Ama burada asıl sorun, orta ve alt sınıfların sıkıntılarına dokunacak yasalara rağmen Biden’a olan desteğin düşmesi. Hatta, bu destek kaybının kadın, siyah ve Latin kökenliler arasında daha çok görülmesi. Enflasyon yanında, genel olarak başkanların seçimden önce büyük umutlar yarattığı, büyük sözler verdiği ve sonrasında bunların gerçekleşmediği görülünce hızlı düşüşler olduğu alışıldık bir eğilim. Daha önceki başkanlarda da görülmüş bir şey. Bu konuda rekor Trump’ta. Ama Biden da ona iki puan kadar yaklaştı. Demokrat Partiye yakın çevreler söz konusu yasaların henüz etkilerinin görülmediğini, zaman içinde bu desteklerin somut olarak halka yansıyacağını ve Biden’ın puanını yükselteceğini umuyorlar. Tabii, önümüzdeki yıl Kongre seçimleri var ve böyle giderse Demokratlar her iki kanadı da kaybedebilirler ve şu anki avantajlı pozisyonlarını kaybederler. Bu yüzden söz konusu programın hayata geçmesi ve sonuçlarının alınması önem taşıyor. Örneğin, üniversite mezunlarının burslardan kaynaklanan borçlarının ödenmesi/silinmesi konusunda bir düzenleme yapılmaması da gençler üzerinde olumsuz bir etki yarattı. Bu arada Biden’ın kutuplaşmayı gidermeye dönük kuşatıcı söyleminin görev onayı konusunda ona yardımcı olmadığını belirtmek lazım. Hatta, hangi sosyal paketi geçirse, kemikleşmiş sağ seçmen, ki yüzde 40’larda, asla Demokratlara oy vermiyor ve seçim sonuçlarını “swing voters” denen aradaki seçmen belirliyor. 
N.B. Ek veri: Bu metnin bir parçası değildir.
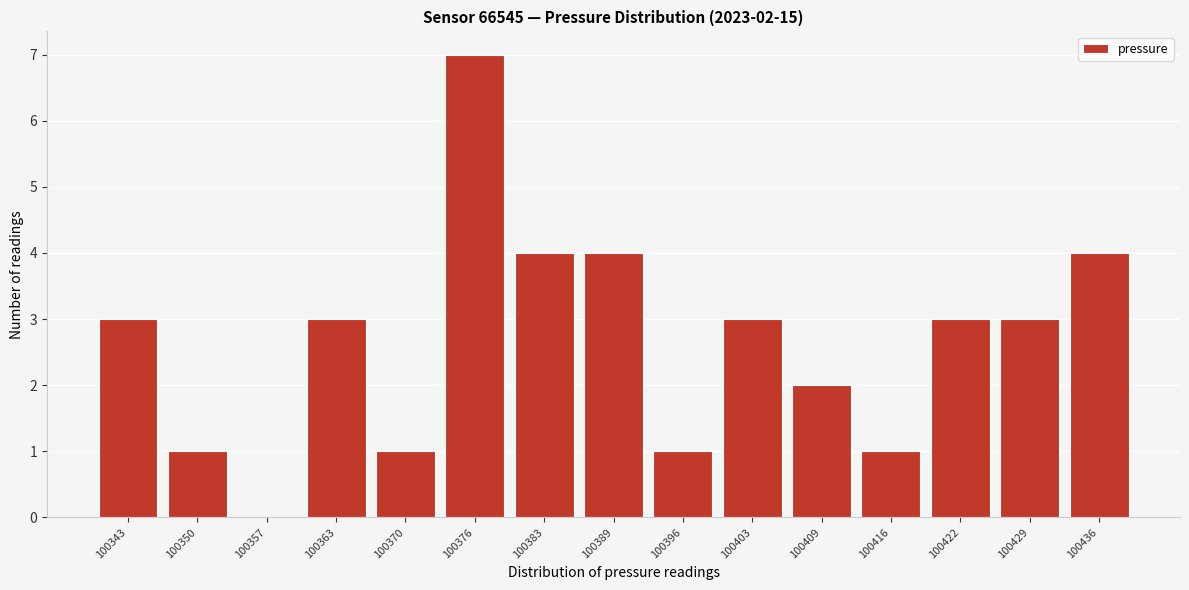

Reading left to right, list all the values displayed in this chart.

100343=3	100350=1	100357=0	100363=3	100370=1	100376=7	100383=4	100389=4	100396=1	100403=3	100409=2	100416=1	100422=3	100429=3	100436=4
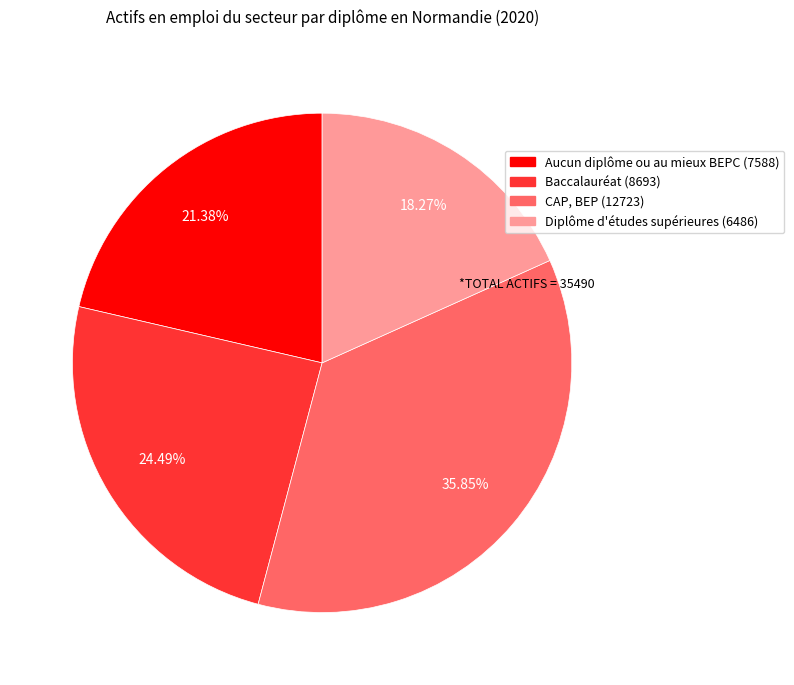

Which slice is the smallest?

Diplôme d'études supérieures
Sonuçta Biden yönetimi somut, halkın ihtiyaç ve beklentilerine karşılık gelen bir siyaset izliyor. Bu sınıfları uzun süredir boşlayan Amerikan sisteminin buna ihtiyacı var. Bunlar dış politika, demokratikleşme, iklim gibi çok önemli ama etkileri acil olmayan konular gibi değil, her yerde ve zamanda sonuç verici girişimler. Bu politikanın yarattığı sonuçları gelecek Kongre seçimlerinde göreceğiz ve ABD kendine özgü bir ülke olsa da, dünyanın başka yerlerinde bu türden bir kampanya ve politikalar için de bir örnek oluşturacak. 

TRUMP FAKTÖRÜ

Bu arada Trump faktörü hala siyasette kendisini göstermeye devam ediyor. ABD siyasetinde ilk turda yenilen başkan genellikle ortadan kaybolurdu. Trump bu konuda da bir istisna oluşturuyor ve adını gündemde tutarak bir sonraki seçimler için adaylık sinyali veriyor. Biden’ın bu programının başarısı Trump’ın siyasal geleceğini de belirleyecek. Alt ve orta sınıfların yaşadığı ekonomik sorunların çözümü için göçmen karşıtlığını, sağ ırkçılığı güçlendiren siyaset ile sosyal devlet uygulamalarıyla bu sorunları çözmeyen ama hafifleten anlayış arasındaki fark oylanacak. ABD siyasetindeki bu iki parti arasındaki farkın iki kola markası arasındaki fark kadar olduğu söylenir. Bir sonraki seçimde söz konusu farkın ötesine geçilecek mi göreceğiz.